Opinion

Fuite ou mobilité des cerveaux?

Carte blanche à Bashkim Iseni, politologue, fondateur d’Albinfo.ch.

Il y a quelques jours, le ministre allemand de la Santé a fait savoir qu’il souhaitait pouvoir «récupérer» les médecins et infirmières allemands qui sont venus travailler en Suisse. Il a également émis l’idée d’une nouvelle réglementation européenne contre le «débauchage de spécialistes dans certaines professions». Pour l’année 2017, la Chambre allemande des médecins a recensé plus de 600 praticiens partis travailler en Suisse.

Cette réalité du départ de médecins allemands chez les Helvètes est contrebalancée par un rabattage, depuis plus d’une décennie, des médecins généralistes, des spécialistes, mais aussi du personnel médical infirmier et technique de l’est de l’Europe.

Ce phénomène concerne aussi, dernièrement, des toubibs ou des jeunes spécialistes fraîchement diplômés des facultés de médecine serbes, macédoniennes ou albanaises, qui quittent par plusieurs centaines, chaque année, leur pays d’origine pour parfaire leur formation ou pratiquer leur métier dans les villes et campagnes d’Allemagne.

«Ce phénomène concerne aussi des jeunes spécialistes fraîchement diplômés des facultés de médecine serbes, macédoniennes ou albanaises, qui quittent par plusieurs centaines leur pays d’origine»

Certes, cette solution pallie en partie le vide laissé par leurs confrères allemands. Toutefois, cet appel d’air pour des blouses blanches qualifiées, via des agences de placement proactives sur place, est alimenté par le besoin accru de personnel compétent d’une économie en croissance continue, mais aussi par une réalité démographique, confrontée désormais à une population de plus en plus vieillissante.

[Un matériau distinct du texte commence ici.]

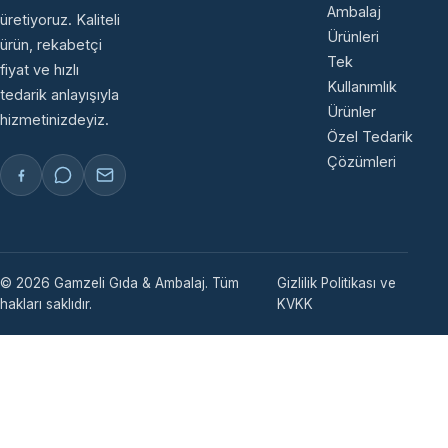
Ambalaj
üretiyoruz. Kaliteli
Ürünleri
ürün, rekabetçi
Tek
fiyat ve hızlı
Kullanımlık
tedarik anlayışıyla
Ürünler
hizmetinizdeyiz.
Özel Tedarik
Çözümleri
© 2026 Gamzeli Gıda & Ambalaj. Tüm
Gizlilik Politikası ve
hakları saklıdır.
KVKK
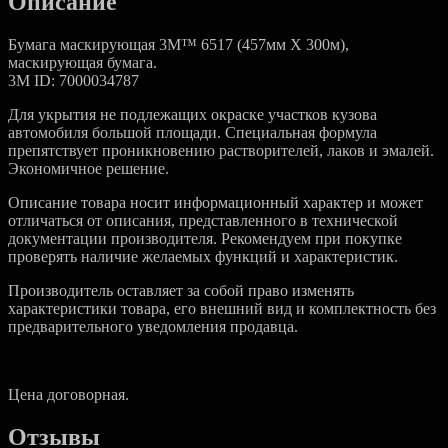
Описание
Бумага маскирующая 3M™ 6517 (457мм Х 300м),
маскирующая бумага.
3M ID: 7000034787
Для укрытия не подлежащих окраске участков кузова
автомобиля большой площади. Специальная формула
препятствует проникновению растворителей, лаков и эмалей.
Экономичное решение.
Описание товара носит информационный характер и может
отличаться от описания, представленного в технической
документации производителя. Рекомендуем при покупке
проверять наличие желаемых функций и характеристик.
Производитель оставляет за собой право изменять
характеристики товара, его внешний вид и комплектность без
предварительного уведомления продавца.
Цена договорная.
Отзывы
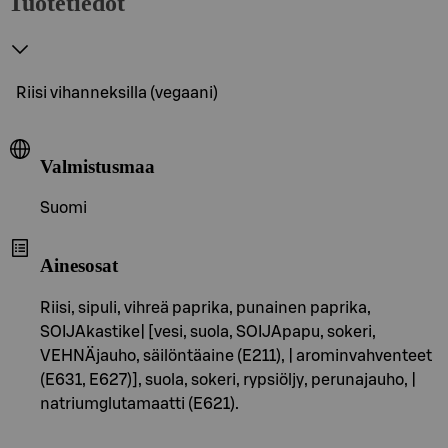
Tuotetiedot
Riisi vihanneksilla (vegaani)
Valmistusmaa
Suomi
Ainesosat
Riisi, sipuli, vihreä paprika, punainen paprika,
SOIJAkastike| [vesi, suola, SOIJApapu, sokeri,
VEHNÄjauho, säilöntäaine (E211), | arominvahventeet
(E631, E627)], suola, sokeri, rypsiöljy, perunajauho, |
natriumglutamaatti (E621).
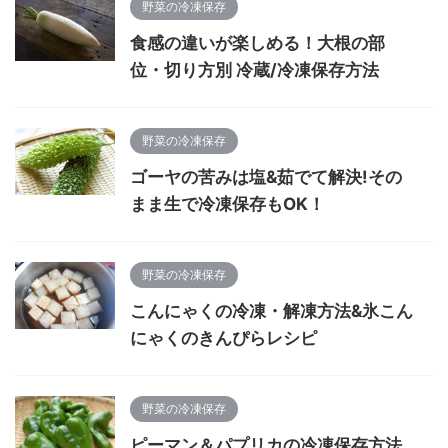
野菜の冷凍保存
食感の違いが楽しめる！大根の部
位・切り方別 冷蔵/冷凍保存方法
野菜の冷凍保存
ゴーヤの苦みは塩&茹でて解決!その
まま生で冷凍保存もOK！
野菜の冷凍保存
こんにゃくの冷凍・解凍方法&氷こん
にゃくのきんぴらレシピ
野菜の冷凍保存
ピーマン＆パプリカの冷凍保存方法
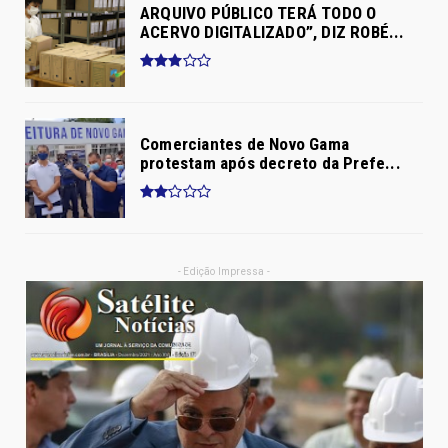
ARQUIVO PÚBLICO TERÁ TODO O
ACERVO DIGITALIZADO”, DIZ ROBÉ...
Comerciantes de Novo Gama
protestam após decreto da Prefe...
- Edição Impressa -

Cette forme de migration intra-européenne et internationale de personnes diplômées n’est pas un phénomène nouveau. Ce qui est par contre plus caractéristique, ce sont nos économies ouvertes qui incitent un nombre plus important de cadres médicaux, mais aussi des ingénieurs et des techniciens, à émigrer là où elles offrent de meilleures rémunérations, où elles sont plus productives.

Néanmoins, l’impact, ou la compensation de l’impact de l’émigration des cerveaux ne sont pas les mêmes partout. Par exemple, les pays en transition, moins attrayants, n’arrivent pas à leur tour à combler les places vacantes par des médecins qui viendraient d’ailleurs, ce qui pose un sérieux défi pour la pérennité de leur système de santé, déjà mal au point. Un spécialiste orthopédiste dans la région des Balkans m’affirmait récemment qu’il appréhendait chaque jour des départs-surprises de ses collègues en direction de l’Allemagne, car ils sont en cours d’apprentissage de la langue de Goethe.

Contrairement au problème allemand de médecins qui s’expatrient, la reproduction intergénérationnelle de la force de travail hautement qualifiée peut générer de sérieuses difficultés pour certains pays du Sud-Est européen. En fait, il s’agit de pays vulnérables qui n’arrivent pas à compenser les pénuries engendrées par la mobilité de leurs cadres, sans parler du coût de leur formation et de la perte de compétences, ce qui peut freiner leur transition.

Toutefois, il faut aussi rappeler la dimension positive de la mobilité des cerveaux, qui contribue également à générer des changements favorables dans les pays d’origine, que ce soit sur le plan des systèmes d’éducation, mais aussi de diffusion et d’enchevêtrement des savoirs, sans oublier les rapprochements entre cultures.